*** Text shown Section Begins ***

Mosaic helped a leading hospital with surgeon scheduling optimization of elective surgery and created a better daily rhythm for surgeons.

Introduction

A leading hospital system in the Midwest contacted Mosaic to help with fortifying scheduling decisions as part of a wider transformation effort. Our ultimate objective was to optimize the scheduling of elective surgery and create a better daily rhythm for surgeons. Surgeons have critical, complex jobs. The more support hospitals can provide for these skilled workers, the better outcomes they can hope to achieve, mitigating litigious risk and improving patient health while handling more cases.

Optimizing surgery schedules and providing predictive insights around a complex procedure such as surgery seems like a natural place for hospitals to refine operations. Yet, Mosaic found the industry standard to be ripe for improvement. In the following case study, Mosaic was asked to build a prediction model that could estimate the duration, in minutes, of a given surgery. 

The Problem

Accurately predicting surgery duration has been historically difficult in part due to the availability of data. Most studies only have access to around 50,000 cases over multiple years, and specific surgery types are not daily occurrences. Additionally, many of the variables associated with a case running longer than expected are unknown until after the procedure has begun. The lack of an accurate prediction can cause significant scheduling problems, depending on the direction of the error. Apparent issues include underutilized operating rooms in the case of overestimation and unplanned overtime in underestimation. 

In this case, the principal concern is avoiding significant gaps in a surgeon’s OR schedule. These gaps can cause a busy surgeon to leave the OR for a clinic appointment or an appointment at another hospital altogether. When this happens, it can cause disruptions in the rhythm of the OR for everyone. For example, a case might finish early, but the next one can’t start right away because the surgeon is no longer in the OR. More accurate predictions help determine a more realistic time required to get a surgery done, helping Mosaic’s data scientists in the optimization phase to determine the appropriate block size on the calendar.

*** Text shown Section Ends ***
*** Supplied records Section Begins ***

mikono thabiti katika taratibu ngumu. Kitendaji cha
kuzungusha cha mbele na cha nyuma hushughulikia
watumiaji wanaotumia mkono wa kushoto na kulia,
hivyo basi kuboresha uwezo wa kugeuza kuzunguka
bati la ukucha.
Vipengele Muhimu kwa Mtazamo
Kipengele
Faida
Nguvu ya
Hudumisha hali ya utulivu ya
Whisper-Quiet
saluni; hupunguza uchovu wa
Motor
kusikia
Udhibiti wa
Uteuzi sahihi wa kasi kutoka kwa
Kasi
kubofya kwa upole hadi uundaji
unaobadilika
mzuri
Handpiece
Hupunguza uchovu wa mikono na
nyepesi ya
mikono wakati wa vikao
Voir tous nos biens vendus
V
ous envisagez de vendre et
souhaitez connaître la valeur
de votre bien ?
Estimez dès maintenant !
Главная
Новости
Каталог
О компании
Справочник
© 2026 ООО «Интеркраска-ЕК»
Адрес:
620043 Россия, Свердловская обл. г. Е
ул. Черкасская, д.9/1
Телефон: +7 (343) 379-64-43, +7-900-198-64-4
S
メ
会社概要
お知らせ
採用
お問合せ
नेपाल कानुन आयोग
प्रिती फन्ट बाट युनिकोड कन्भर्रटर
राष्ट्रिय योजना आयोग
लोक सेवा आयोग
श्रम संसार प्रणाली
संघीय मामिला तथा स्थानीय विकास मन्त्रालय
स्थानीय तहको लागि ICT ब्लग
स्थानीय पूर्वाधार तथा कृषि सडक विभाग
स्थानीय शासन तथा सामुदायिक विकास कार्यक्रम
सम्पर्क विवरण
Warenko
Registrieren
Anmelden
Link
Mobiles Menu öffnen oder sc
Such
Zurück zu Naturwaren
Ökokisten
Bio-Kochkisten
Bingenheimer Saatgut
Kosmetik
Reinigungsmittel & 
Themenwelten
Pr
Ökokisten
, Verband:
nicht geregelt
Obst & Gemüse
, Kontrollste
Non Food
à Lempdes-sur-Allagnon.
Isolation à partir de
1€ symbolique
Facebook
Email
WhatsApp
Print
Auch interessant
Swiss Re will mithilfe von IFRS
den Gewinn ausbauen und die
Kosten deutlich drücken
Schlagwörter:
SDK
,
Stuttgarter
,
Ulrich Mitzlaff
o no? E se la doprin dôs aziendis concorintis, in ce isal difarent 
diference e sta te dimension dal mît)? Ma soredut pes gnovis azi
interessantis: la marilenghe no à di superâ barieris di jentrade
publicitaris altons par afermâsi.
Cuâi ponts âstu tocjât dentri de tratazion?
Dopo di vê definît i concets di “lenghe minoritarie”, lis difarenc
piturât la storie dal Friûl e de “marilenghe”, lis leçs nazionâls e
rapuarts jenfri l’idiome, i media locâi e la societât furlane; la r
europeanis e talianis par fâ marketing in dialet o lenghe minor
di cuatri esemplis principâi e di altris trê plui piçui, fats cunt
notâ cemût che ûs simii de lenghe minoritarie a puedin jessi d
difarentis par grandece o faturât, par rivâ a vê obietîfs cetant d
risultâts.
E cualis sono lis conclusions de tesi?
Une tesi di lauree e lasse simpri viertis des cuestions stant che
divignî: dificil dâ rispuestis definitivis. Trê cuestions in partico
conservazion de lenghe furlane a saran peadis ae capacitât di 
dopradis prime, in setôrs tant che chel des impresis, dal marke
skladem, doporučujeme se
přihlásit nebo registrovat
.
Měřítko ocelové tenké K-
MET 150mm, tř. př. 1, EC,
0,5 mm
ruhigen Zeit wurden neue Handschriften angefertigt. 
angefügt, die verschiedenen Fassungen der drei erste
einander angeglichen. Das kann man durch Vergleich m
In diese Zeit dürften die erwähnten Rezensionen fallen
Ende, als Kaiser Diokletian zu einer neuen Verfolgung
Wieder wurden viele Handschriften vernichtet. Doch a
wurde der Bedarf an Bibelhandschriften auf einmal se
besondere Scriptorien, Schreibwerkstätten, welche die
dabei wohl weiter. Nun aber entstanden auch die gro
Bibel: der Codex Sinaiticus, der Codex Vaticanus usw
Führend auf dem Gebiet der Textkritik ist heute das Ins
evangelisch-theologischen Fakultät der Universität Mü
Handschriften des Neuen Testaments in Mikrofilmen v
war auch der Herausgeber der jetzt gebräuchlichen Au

*** Supplied records Section Ends ***

» **Required action 1**: From the case study on surgeon scheduling, list every reason it gives for why surgery duration has been hard to predict accurately.
» **Required action 2**: Pick up the case study on surgeon scheduling after its last sentence and continue it.

» **Response 1**:
- Limited availability of data: most studies have only around 50,000 cases over multiple years.
- Specific surgery types are not daily occurrences.
- Many of the variables associated with a case running longer than expected are unknown until after the procedure has begun.

» **Response 2**:
Current Approach

Upon inspection of the data, it was immediately apparent that the current industry standard for estimating duration called for significant improvement. While the exact method can vary between hospitals, the industry standard typically takes an average of the last ten times the surgeon performed the procedure. While this method is simple to calculate, Mosaic’s data scientists found the method overestimating the actual duration by 19% with an average absolute error of 29 minutes. The method was being biased by outliers– that surgeries are more likely to take longer than expected than shorter. If a typical case takes an hour, the chances of it taking twice as long (due to complications) are higher than the chances it will take only half the time, for example.  

Predictive Modeling

While many unknown variables can arise once a procedure has begun, several variables known beforehand help inform a better estimate. Known attributes include the type of surgery (elective, urgent, emergency), patient attributes (age, sex, BMI, known medical problems, allergies, etc.), the anesthesiologist, the staff, equipment requirements, etc. Mosaic applied a feature importance & selection algorithm to decide which variables to include in the predictive model with such a broad set of factors. All of the attributes from above, including the procedure, surgeon, and default estimate, were used in the final set of models developed for the client.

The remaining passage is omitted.